The Forks Coffee Shop was about to close before the fans invaded. Now, with the addition of some Twilight-themed menus, it’s thriving. Leppell’s Flowers and Gifts, in downtown Forks, calls itself “Twilight Central.” Like almost every other shop in town, it carries merchandise ranging from “I was bit in Forks” bumper stickers to “Team Edward” mugs and scrapbooking materials based on the series.

The town’s sudden popularity even caught the attention of Jason Brown, an Emmy-award-winning filmmaker. His documentary about the community, Twilight in Forks, is scheduled to be released in March, coinciding with the DVD release of New Moon.

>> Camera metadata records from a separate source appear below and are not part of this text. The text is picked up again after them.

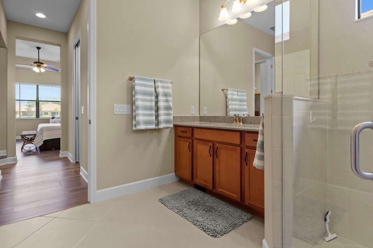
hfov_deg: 93.2
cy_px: 118
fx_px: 176
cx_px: 174
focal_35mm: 17
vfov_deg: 70.4
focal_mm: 10
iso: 800
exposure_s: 1/80
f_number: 4.5
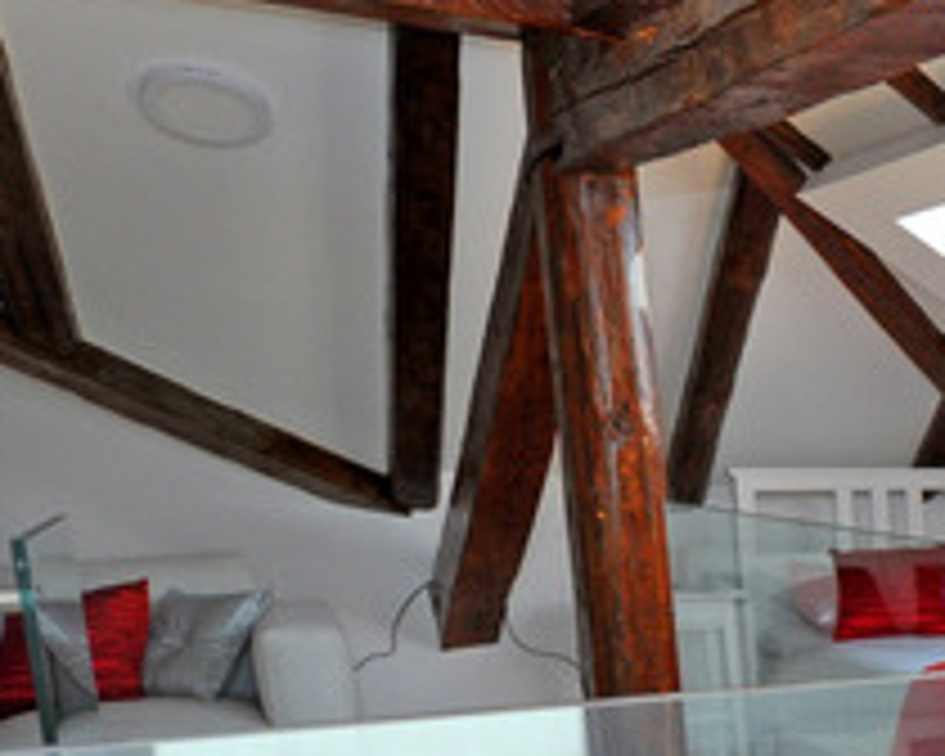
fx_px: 1398
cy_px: 706
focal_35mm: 50
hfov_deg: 23.4
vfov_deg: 28.8
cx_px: 1624
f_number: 8
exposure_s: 1/250
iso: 1000
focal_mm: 14
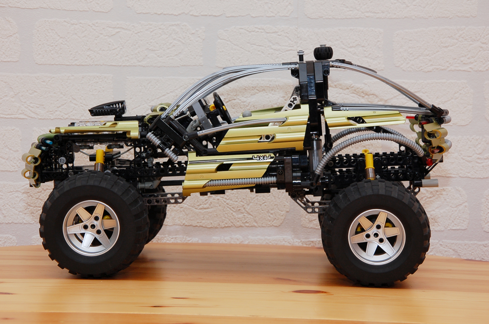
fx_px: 1424
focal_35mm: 105
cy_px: 162
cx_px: 244
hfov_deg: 19.5
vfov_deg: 13.0
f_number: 10
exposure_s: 1/60
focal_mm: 70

Annette Roots, who has read the Twilight series 16 times, owns a store that is featured in the doc. After only one visit to Forks she decided to quit her job, pack up her five children (her husband stayed behind in Vancouver, Wash., and commutes on weekends) and move to the town to open an “immersive” gift shop called Dazzled by Twilight. “I sat down and thought: what would it feel like for me to walk into the book?” she says. The 4,000-sq.-foot store is divided into four sections: a forest with gigantic fake trees, a beach with sand and driftwood, a broken-down castle and a dim, black-lit dungeon. One of Roots’s friends jokingly calls the store “Twisneyland.” With business booming, Roots was able to expand aggressively—she started running tours, opened a second gift shop, and turned an abandoned bar into a family-friendly, Twilight-themed lounge. “I get to do what I love all day,” she says. “It’s kind of magical.”

The phenomenon has been nothing but magical for the town. Forks has had its share of economic problems—the logging town would have been devastated by the recession. Instead, it’s doing better than it has in 30 years. “Twilight has been an absolute blessing,” says Mayor Reed. “It’s kept the last person from turning out the lights, and as a matter of fact, lights are going on in abandoned buildings.”